Prepared December 9, 1999

ABSTRACT

This Final Trails Plan/Environmental Impact Statement presents a proposal and two alternatives for the designation of a park-wide trails system at Delaware Water Gap National Recreation Area. This document also describes the environment that will be affected, and the environmental consequences of implementing this action. The alternatives under consideration, in addition to the proposal, include the no-action alternative and one designation option.

Alternative A describes the current trails system without a change in designation or management and constitutes the no-action alternative. Alternative B, the park's proposed plan, proposes the designation of a system based on four networks. This alternative would increase the number of trails in the park, provide more mileage for various uses, and improve visitor facilities and interpretive experiences. Linkages between trails inside the park and activities outside the boundaries would be encouraged.
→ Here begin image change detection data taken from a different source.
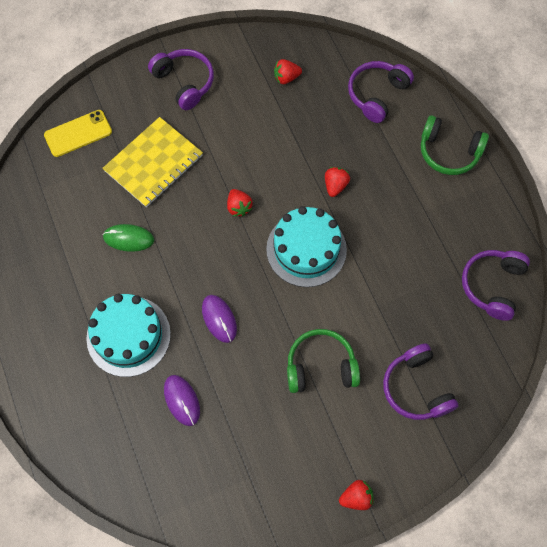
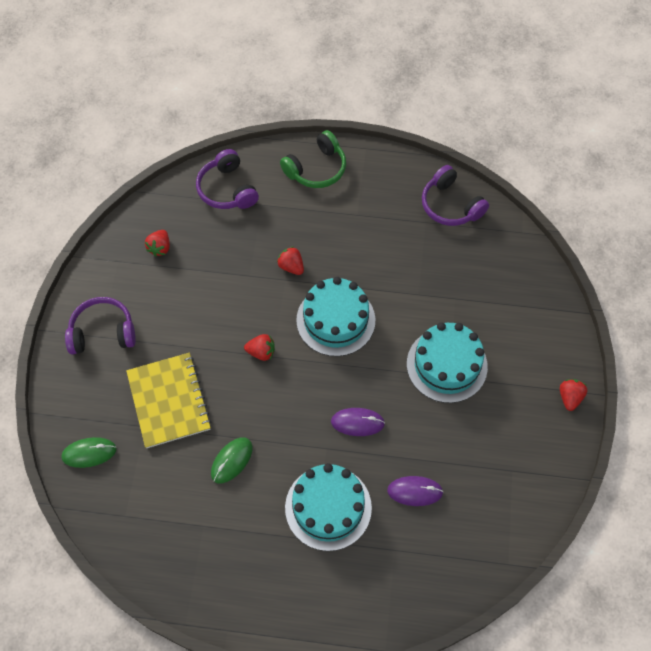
camera: 60 degrees left, 5 degrees down
yellow phone [44,110,112,157] -> green mouse [61,437,117,468]
green headphones [287,329,360,393] -> turquoise cake [407,322,488,403]
purple headphones [383,343,458,420] -> none

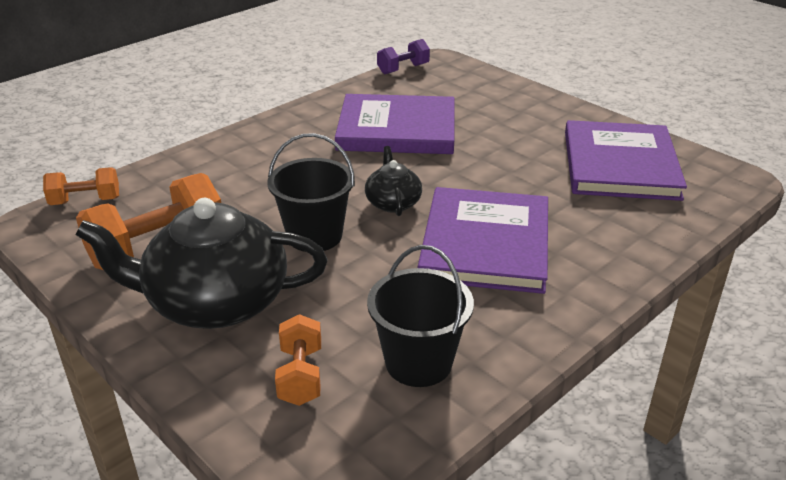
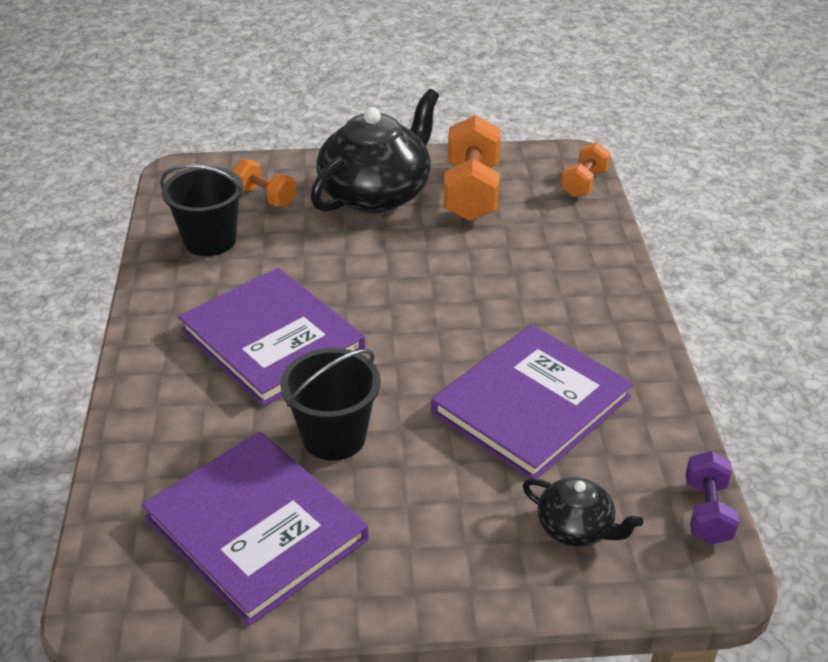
camera: 130 degrees right, 5 degrees up
black bucket [267,133,355,252] -> black bucket moved to [280,348,381,461]
black teapot [365,146,422,216] -> black teapot moved to [523,477,643,547]

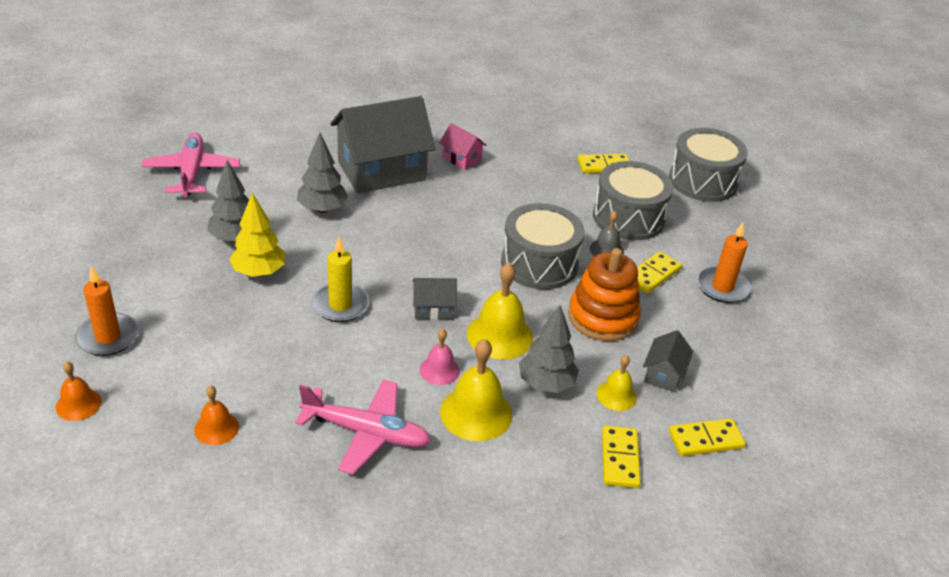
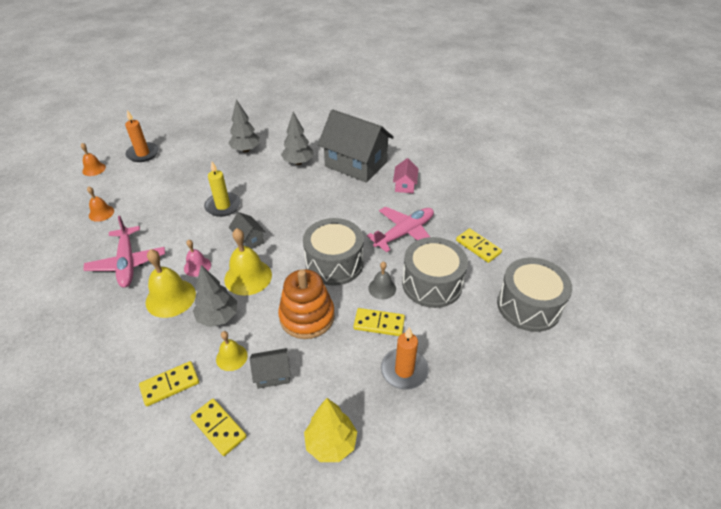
camera: 60 degrees right, 5 degrees up
pink plane [141,132,240,197] -> pink plane moved to [367,206,434,252]
yellow tree [230,193,285,277] -> yellow tree moved to [304,398,357,462]

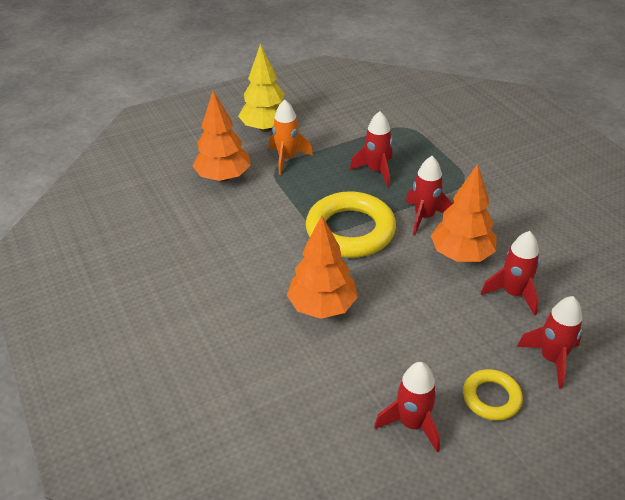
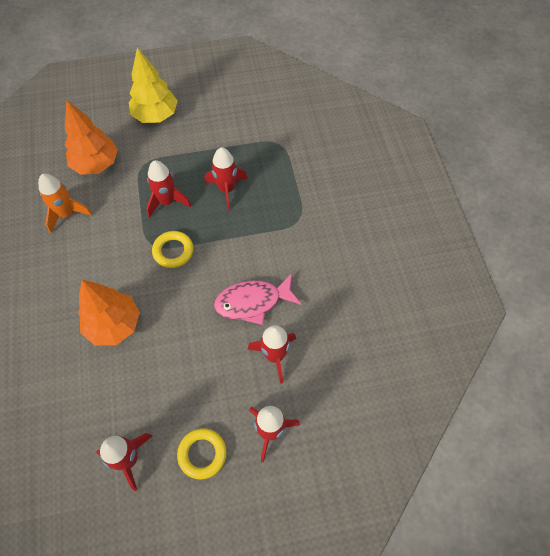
camera: 15 degrees right, 20 degrees up
orange rocket [269,99,313,175] -> orange rocket moved to [38,174,92,233]
yellow ring [306,191,396,258] -> yellow ring [152,231,193,268], size x0.52
red rocket [405,156,453,235] -> red rocket moved to [146,160,191,218]
orange tree [431,164,497,262] -> pink fish [214,273,301,325]

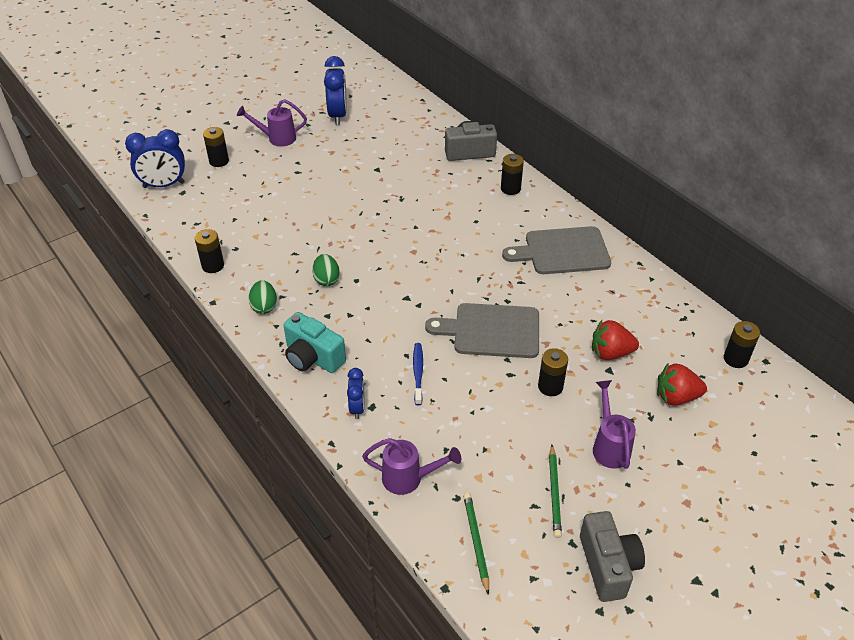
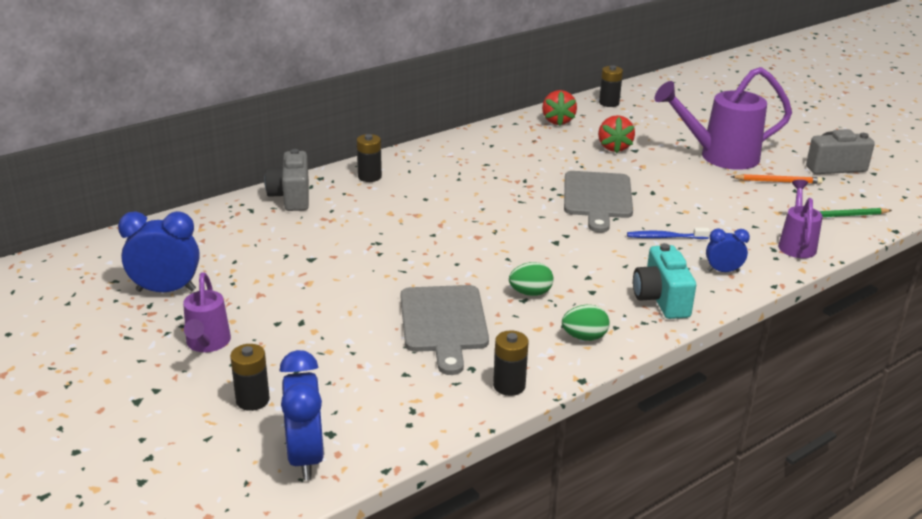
camera: 90 degrees left, 15 degrees down
turquoise camera [283,312,346,373] -> turquoise camera turned 135 degrees clockwise [633,243,696,319]
grey cutting board [502,226,611,274] -> grey cutting board moved to [400,285,489,375]
black battery [538,348,568,396] -> none
green pencil [549,445,562,538] -> orange pencil [731,174,823,184]
purple watering can [593,380,636,469] -> purple watering can [655,67,792,170], size x1.79
red strawberry [657,363,707,406] -> red strawberry moved to [542,90,577,126]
Alternative C proposes a series of smaller independent networks clustered around significant park resources that would also increase the number of trails and mileage, but provide for fewer linkages between or beyond each network. Both action alternatives (B,C) would include the development of a coordinated trail signage system and improvements to access and visitor facilities.

SUMMARY

The Delaware Water Gap National Recreation Area (DWGNRA) is the largest natural area in the National Park System between Virginia and Maine and is among the ten most visited in the entire system. Much of this visitation is from nearby, rapidly expanding New York, northern New Jersey and Philadelphia metropolitan areas, and is growing at a steady rate. Although the park encompasses 67,000 acres of woodlands, farms, mountains, creeks, and the Delaware River, it does not have a designated trail system. Prior to the creation of DWGNRA, small communities with extensive road networks dotted the landscape. Local residents developed paths leading to important natural and cultural features that were expanded as part of the growing resort and recreation industry. These old roads and informal paths now serve as trails in the park.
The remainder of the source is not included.